SUMMARY OF THE INVENTION
[0011] In concordance and agreement with the present invention, a
battery cooler which minimizes installation space, while being easy
to manufacture, economical in material consumption, and
structurally robust, has been surprisingly invented.
[0012] In one embodiment, a fluid conditioning system, comprises: a
refrigeration circuit including a heat exchanger and an evaporator;
and a heat pump circuit including a condenser, a chiller serially
connected to the evaporator, and a first expansion member in fluid
communication with the chiller, wherein the chiller is also in
fluid communication with a cooling agent circuit.
[0013] In another embodiment, a fluid conditioning system,
comprises: a refrigeration circuit including a heat exchanger and
an evaporator; and a heat pump circuit including a condenser, a
chiller serially connected to the evaporator, and a first expansion
member in fluid communication with the chiller, wherein the chiller
is also in fluid communication with a cooling agent circuit, the
heat pump circuit further including a branch point to divide a flow
of a fluid through the heat pump circuit into a first partial mass
flow and a second partial mass flow.
[0014] In yet another embodiment, a fluid conditioning system,
comprises: a refrigeration circuit including a heat exchanger and
an evaporator; and a heat pump circuit including a condenser, a
chiller serially connected to the evaporator, and an expansion
member in fluid communication with the chiller, wherein the heat
pump circuit is configured to utilize heat from ambient air and a
cooling agent circuit for heating a passenger compartment of a
vehicle.
[0015] According to an embodiment of the invention, the cooling
agent circuit is designed as a heating water circuit of a motor
vehicle. Thus, the heating water circuit is provided as a
supplementary heat source in the heat pump circuit, which the
heating water circuit is provided with means for heating the
heating water circuit.
[0016] According to another embodiment of the invention, the means
for heating the cooling agent circuit and/or the heating water
circuit are arranged as an electrical resistance heater such as
glow plugs or a positive temperature coefficient (PTC) heating
element in the cooling agent circuit, for example.
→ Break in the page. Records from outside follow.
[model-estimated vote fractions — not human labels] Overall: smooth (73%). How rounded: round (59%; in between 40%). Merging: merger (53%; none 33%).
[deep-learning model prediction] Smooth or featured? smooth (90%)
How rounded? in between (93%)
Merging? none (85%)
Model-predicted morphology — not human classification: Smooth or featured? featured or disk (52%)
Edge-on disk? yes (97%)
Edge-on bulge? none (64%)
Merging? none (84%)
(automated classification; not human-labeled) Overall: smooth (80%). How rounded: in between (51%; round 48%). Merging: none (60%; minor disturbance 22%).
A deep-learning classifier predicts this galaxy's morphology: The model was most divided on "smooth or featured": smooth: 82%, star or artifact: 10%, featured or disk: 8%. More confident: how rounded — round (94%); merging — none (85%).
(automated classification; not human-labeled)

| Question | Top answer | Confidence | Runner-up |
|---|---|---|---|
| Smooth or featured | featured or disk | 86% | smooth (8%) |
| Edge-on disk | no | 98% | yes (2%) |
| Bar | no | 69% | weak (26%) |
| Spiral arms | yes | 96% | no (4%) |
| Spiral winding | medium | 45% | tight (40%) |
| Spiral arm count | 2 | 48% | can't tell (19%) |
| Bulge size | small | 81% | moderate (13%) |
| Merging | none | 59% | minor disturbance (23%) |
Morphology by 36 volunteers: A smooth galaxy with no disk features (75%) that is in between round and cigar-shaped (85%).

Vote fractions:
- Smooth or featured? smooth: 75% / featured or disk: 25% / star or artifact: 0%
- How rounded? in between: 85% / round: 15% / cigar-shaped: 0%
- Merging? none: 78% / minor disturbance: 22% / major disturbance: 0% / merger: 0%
[0017] According to another embodiment of the invention, the
expansion member associated with the chiller is arranged upstream
of the chiller in a direction of flow of the refrigerant.
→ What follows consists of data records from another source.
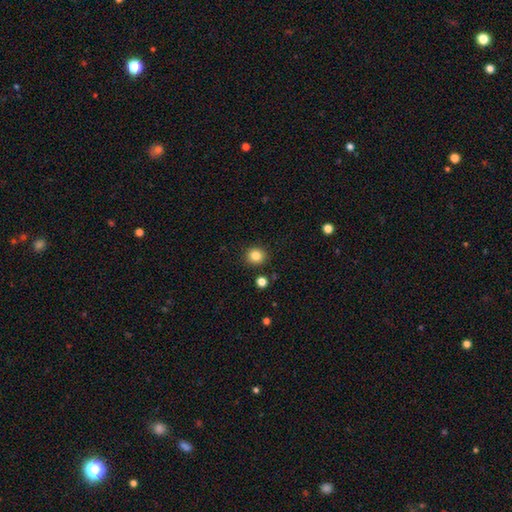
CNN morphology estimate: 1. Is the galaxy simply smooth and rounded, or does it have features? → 84% smooth, 11% star or artifact, 5% featured or disk.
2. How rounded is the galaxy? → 89% round, 11% in between, 1% cigar-shaped.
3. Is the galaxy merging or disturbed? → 89% none, 6% minor disturbance, 2% merger, 2% major disturbance.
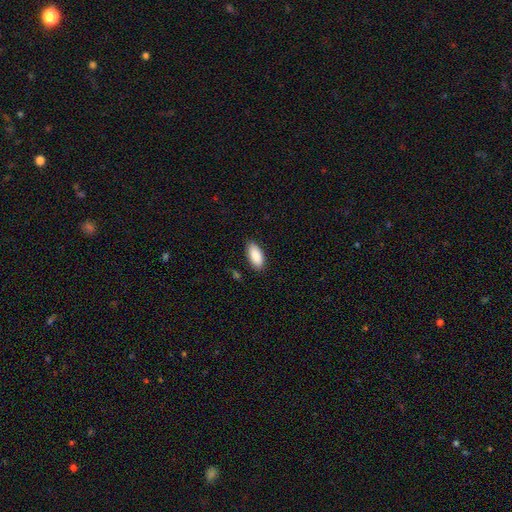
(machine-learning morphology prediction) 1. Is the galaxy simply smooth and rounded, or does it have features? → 90% smooth, 6% star or artifact, 4% featured or disk.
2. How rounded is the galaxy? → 90% in between, 8% cigar-shaped, 2% round.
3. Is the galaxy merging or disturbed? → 86% none, 10% minor disturbance, 2% major disturbance, 1% merger.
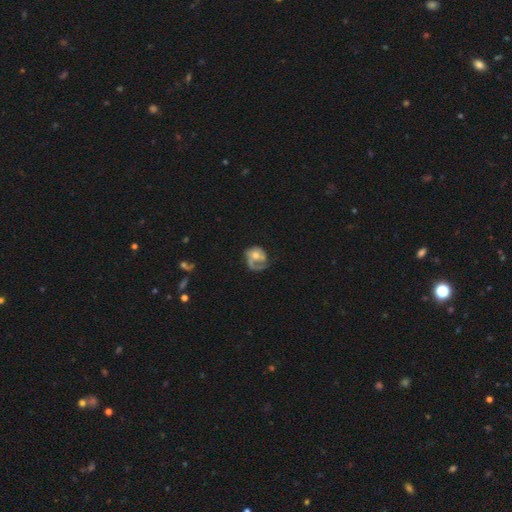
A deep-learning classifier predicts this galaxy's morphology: Overall: featured or disk (68%). Edge-on disk: no (98%). Bar: no (75%). Spiral arms: yes (82%). Spiral arm count: 1 (66%). Spiral winding: tight (37%; medium 36%). Bulge size: moderate (60%; small 25%). Merging: none (41%; major disturbance 34%).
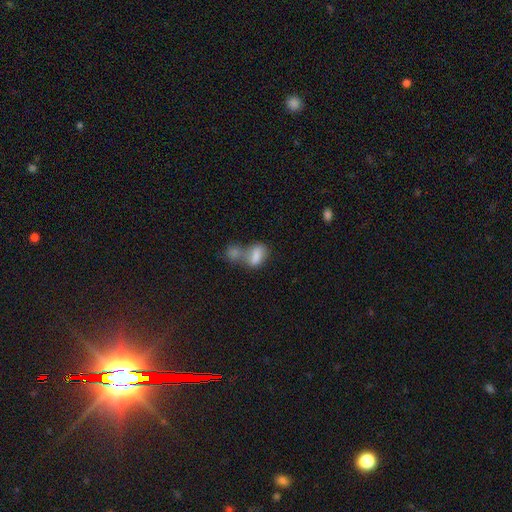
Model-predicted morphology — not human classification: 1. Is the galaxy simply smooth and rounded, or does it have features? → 77% smooth, 14% featured or disk, 9% star or artifact.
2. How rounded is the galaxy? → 84% in between, 11% round, 4% cigar-shaped.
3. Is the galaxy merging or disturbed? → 66% merger, 18% none, 9% minor disturbance, 7% major disturbance.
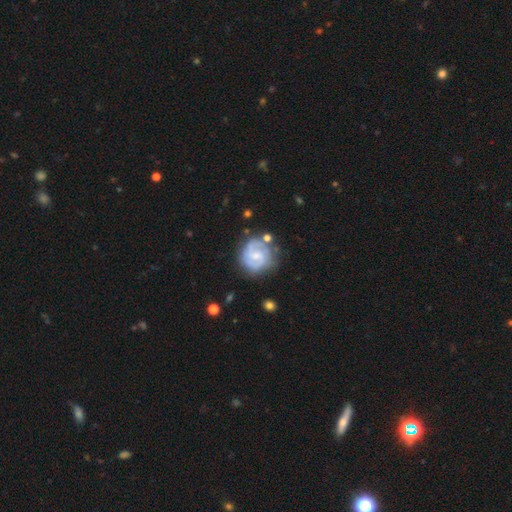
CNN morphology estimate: type=featured or disk (77%); edge-on=no (98%); bar=weak (49%); spiral arms=yes (93%); winding=tight (48%); arm count=2 (65%); bulge=small (57%); merging=none (70%).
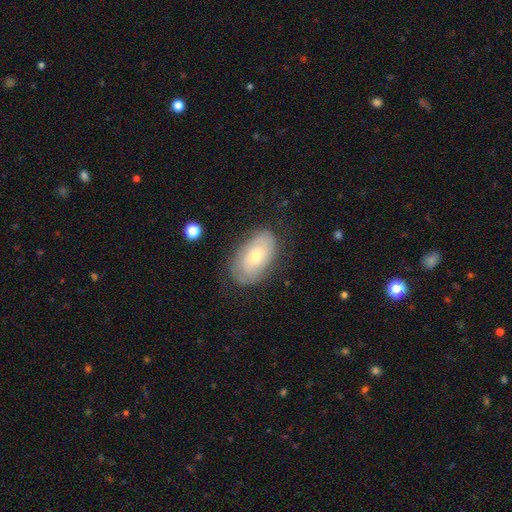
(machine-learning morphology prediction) Smooth or featured? featured or disk (50%)
Edge-on disk? no (93%)
Merging? none (74%)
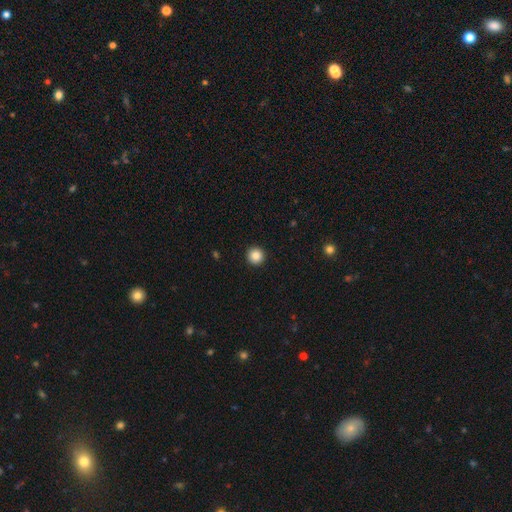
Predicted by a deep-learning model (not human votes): Morphology: type=smooth (87%); roundness=round (96%); merging=none (94%).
Alternatively, the expansion member associated with the chiller is
arranged downstream of the chiller in the direction of flow of the
refrigerant. Advantages of this arrangement are that the
refrigerant in the chiller can evaporate at a different temperature
level. The temperature level is higher than an ambient temperature
level. Thus, the cooling water circuit is also operated at a higher
temperature level, minimizing a required pump performance of a
cooling water circulation pump.
[0018] The refrigerant circuit of the motor vehicle is configured
such that during an operation of the heat pump, the chiller is
connected in parallel with the heat pump air evaporator. Therefore,
both the ambient heat of the air and the heat from the cooling
agent circuit can be used to heat the passenger compartment of the
vehicle by means of the heat pump. In this embodiment, an
evaporation pressure can be slightly raised in comparison with
operation without the chiller. Accordingly, a risk of icing on the
refrigeration system condenser during the operation of the heat
pump is minimized and a suction density along with a mass flow of
the refrigerant and a performance of the heat pump is
maximized.
[0019] According to another embodiment of the invention, the
refrigerant circuit includes a branch point for refrigerant
arranged downstream of a first expansion valve in the direction of
flow of the refrigerant during operation of the refrigeration
system.
[0020] In the prior art, a second evaporator is operated as a
battery cooler in parallel with a passenger compartment evaporator.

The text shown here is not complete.